In [1]:
import datetime
import json
import torch
import torch.nn as nn
import torch.optim as optim
import numpy as np
import urllib.request
from torch.utils.data import Dataset, DataLoader

In [2]:
# setup memory in the GPU 1
#gpu_device = 1

In [3]:
with urllib.request.urlopen(
    "https://saturn-public-data.s3.us-east-2.amazonaws.com/examples/pytorch/seattle_pet_licenses_cleaned.json"
) as f:
    pet_names = json.loads(f.read().decode("utf-8"))

# Our list of characters, where * represents blank and + represents stop
characters = list("*+abcdefghijklmnopqrstuvwxyz-. ")
str_len = 8

In [4]:
def format_training_data(pet_names, device=None):
    def get_substrings(in_str):
        # add the stop character to the end of the name, then generate all the partial names
        in_str = in_str + "+"
        res = [in_str[0:j] for j in range(1, len(in_str) + 1)]
        return res

    pet_names_expanded = [get_substrings(name) for name in pet_names]
    pet_names_expanded = [item for sublist in pet_names_expanded for item in sublist]
    pet_names_characters = [list(name) for name in pet_names_expanded]
    pet_names_padded = [name[-(str_len + 1) :] for name in pet_names_characters]
    pet_names_padded = [
        list((str_len + 1 - len(characters)) * "*") + characters for characters in pet_names_padded
    ]
    pet_names_numeric = [[characters.index(char) for char in name] for name in pet_names_padded]

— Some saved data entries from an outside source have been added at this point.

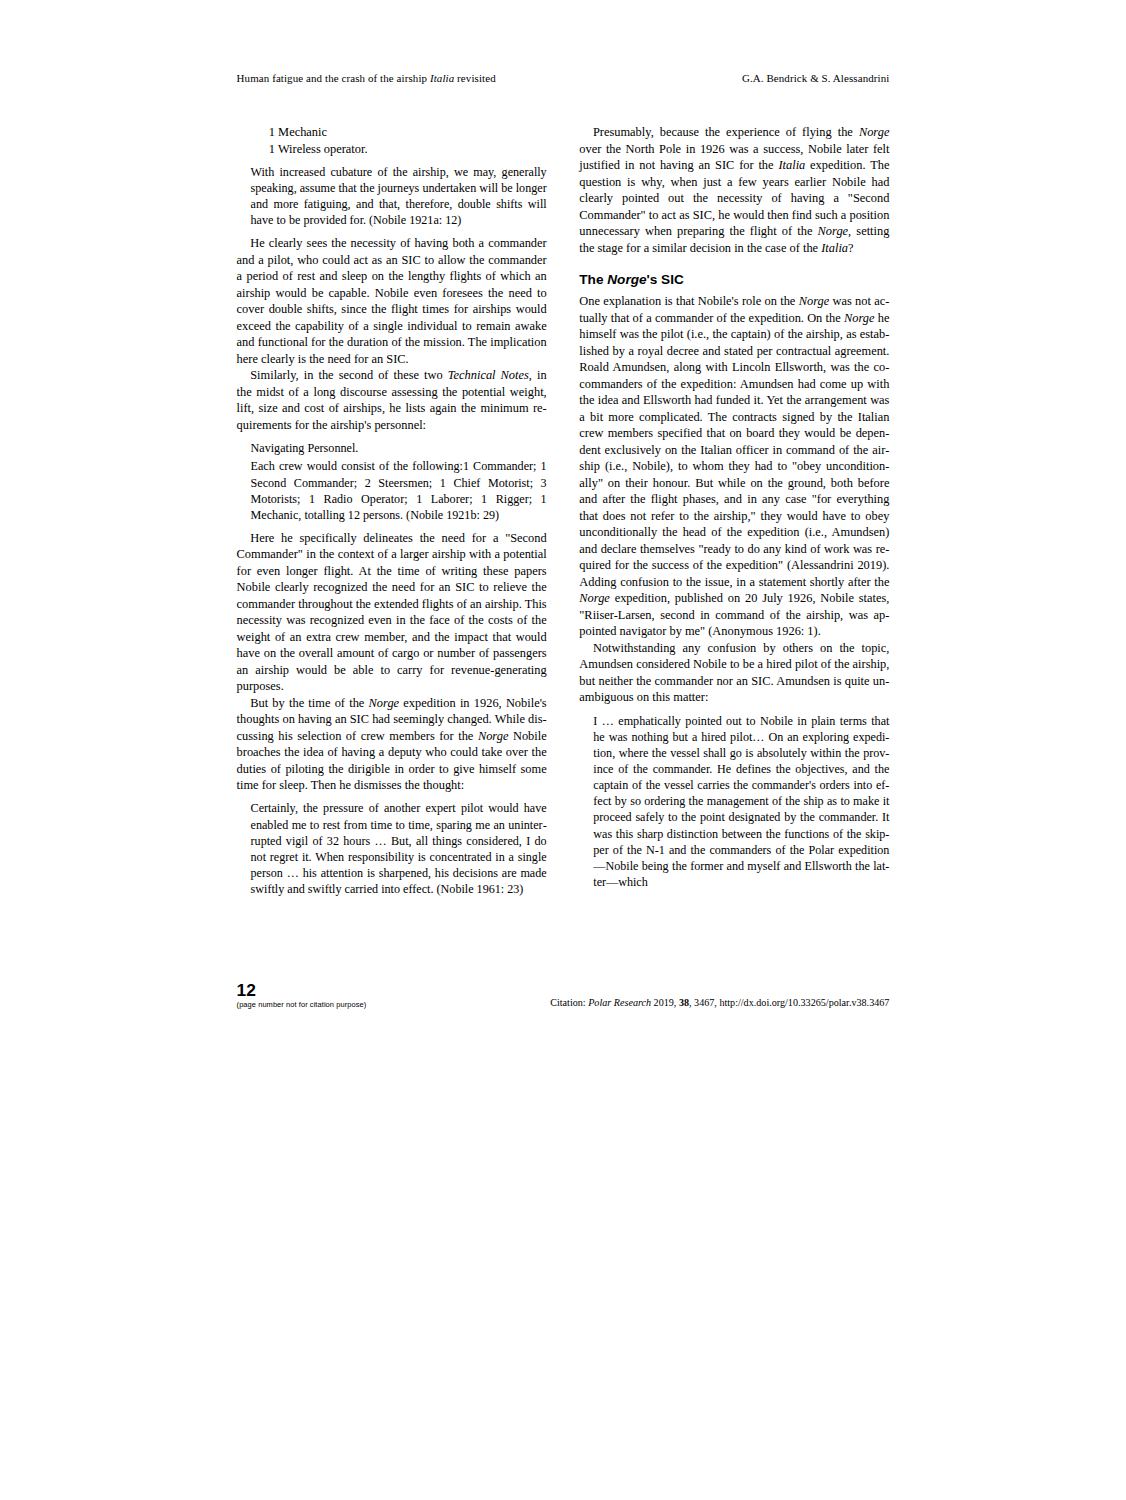Human fatigue and the crash of the airship Italia revisited
G.A. Bendrick & S. Alessandrini
1 Mechanic
1 Wireless operator.
With increased cubature of the airship, we may, generally speaking, assume that the journeys undertaken will be longer and more fatiguing, and that, therefore, double shifts will have to be provided for. (Nobile 1921a: 12)
He clearly sees the necessity of having both a commander and a pilot, who could act as an SIC to allow the commander a period of rest and sleep on the lengthy flights of which an airship would be capable. Nobile even foresees the need to cover double shifts, since the flight times for airships would exceed the capability of a single individual to remain awake and functional for the duration of the mission. The implication here clearly is the need for an SIC.
Similarly, in the second of these two Technical Notes, in the midst of a long discourse assessing the potential weight, lift, size and cost of airships, he lists again the minimum requirements for the airship's personnel:
Navigating Personnel.
Each crew would consist of the following:1 Commander; 1 Second Commander; 2 Steersmen; 1 Chief Motorist; 3 Motorists; 1 Radio Operator; 1 Laborer; 1 Rigger; 1 Mechanic, totalling 12 persons. (Nobile 1921b: 29)
Here he specifically delineates the need for a "Second Commander" in the context of a larger airship with a potential for even longer flight. At the time of writing these papers Nobile clearly recognized the need for an SIC to relieve the commander throughout the extended flights of an airship. This necessity was recognized even in the face of the costs of the weight of an extra crew member, and the impact that would have on the overall amount of cargo or number of passengers an airship would be able to carry for revenue-generating purposes.
But by the time of the Norge expedition in 1926, Nobile's thoughts on having an SIC had seemingly changed. While discussing his selection of crew members for the Norge Nobile broaches the idea of having a deputy who could take over the duties of piloting the dirigible in order to give himself some time for sleep. Then he dismisses the thought:
Certainly, the pressure of another expert pilot would have enabled me to rest from time to time, sparing me an uninterrupted vigil of 32 hours … But, all things considered, I do not regret it. When responsibility is concentrated in a single person … his attention is sharpened, his decisions are made swiftly and swiftly carried into effect. (Nobile 1961: 23)
Presumably, because the experience of flying the Norge over the North Pole in 1926 was a success, Nobile later felt justified in not having an SIC for the Italia expedition. The question is why, when just a few years earlier Nobile had clearly pointed out the necessity of having a "Second Commander" to act as SIC, he would then find such a position unnecessary when preparing the flight of the Norge, setting the stage for a similar decision in the case of the Italia?
The Norge's SIC
One explanation is that Nobile's role on the Norge was not actually that of a commander of the expedition. On the Norge he himself was the pilot (i.e., the captain) of the airship, as established by a royal decree and stated per contractual agreement. Roald Amundsen, along with Lincoln Ellsworth, was the co-commanders of the expedition: Amundsen had come up with the idea and Ellsworth had funded it. Yet the arrangement was a bit more complicated. The contracts signed by the Italian crew members specified that on board they would be dependent exclusively on the Italian officer in command of the airship (i.e., Nobile), to whom they had to "obey unconditionally" on their honour. But while on the ground, both before and after the flight phases, and in any case "for everything that does not refer to the airship," they would have to obey unconditionally the head of the expedition (i.e., Amundsen) and declare themselves "ready to do any kind of work was required for the success of the expedition" (Alessandrini 2019). Adding confusion to the issue, in a statement shortly after the Norge expedition, published on 20 July 1926, Nobile states, "Riiser-Larsen, second in command of the airship, was appointed navigator by me" (Anonymous 1926: 1).
Notwithstanding any confusion by others on the topic, Amundsen considered Nobile to be a hired pilot of the airship, but neither the commander nor an SIC. Amundsen is quite unambiguous on this matter:
I … emphatically pointed out to Nobile in plain terms that he was nothing but a hired pilot… On an exploring expedition, where the vessel shall go is absolutely within the province of the commander. He defines the objectives, and the captain of the vessel carries the commander's orders into effect by so ordering the management of the ship as to make it proceed safely to the point designated by the commander. It was this sharp distinction between the functions of the skipper of the N-1 and the commanders of the Polar expedition—Nobile being the former and myself and Ellsworth the latter—which
12(page number not for citation purpose)
Citation: Polar Research 2019, 38, 3467, http://dx.doi.org/10.33265/polar.v38.3467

    # the final x and y data to use for training the model. Note that the x data needs to be one-hot encoded
    if device is None:
        y = torch.tensor([name[1:] for name in pet_names_numeric])
        x = torch.tensor([name[:-1] for name in pet_names_numeric])
    else:
        y = torch.tensor([name[1:] for name in pet_names_numeric], device=device)
        x = torch.tensor([name[:-1] for name in pet_names_numeric], device=device)
    x = torch.nn.functional.one_hot(x, num_classes=len(characters)).float()
    return x, y

In [5]:
class OurDataset(Dataset):
    def __init__(self, pet_names, device=None):
        self.x, self.y = format_training_data(pet_names, device)
        self.permute()

    def __getitem__(self, idx):
        idx = self.permutation[idx]
        return self.x[idx], self.y[idx]

    def __len__(self):
        return len(self.x)

    def permute(self):
        self.permutation = torch.randperm(len(self.x))

In [6]:
class Model(nn.Module):
    def __init__(self):
        super(Model, self).__init__()
        self.lstm_size = 128
        self.lstm = nn.LSTM(
            input_size=len(characters),
            hidden_size=self.lstm_size,
            num_layers=4,
            batch_first=True,
            dropout=0.1,
        )
        self.fc = nn.Linear(self.lstm_size, len(characters))

    def forward(self, x):
        output, state = self.lstm(x)
        logits = self.fc(output)
        return logits

In [12]:
def train():
    num_epochs = 8
    batch_size = 4096
    lr = 0.001
    device = torch.device(0)

    dataset = OurDataset(pet_names, device=device)
    loader = DataLoader(dataset, batch_size=batch_size, shuffle=True, num_workers=0)

    model = Model()
    model = model.to(device)

    criterion = nn.CrossEntropyLoss()
    optimizer = optim.Adam(model.parameters(), lr=lr)

    for epoch in range(num_epochs):
        dataset.permute()
        for i, (batch_x, batch_y) in enumerate(loader):
            optimizer.zero_grad()
            batch_y_pred = model(batch_x)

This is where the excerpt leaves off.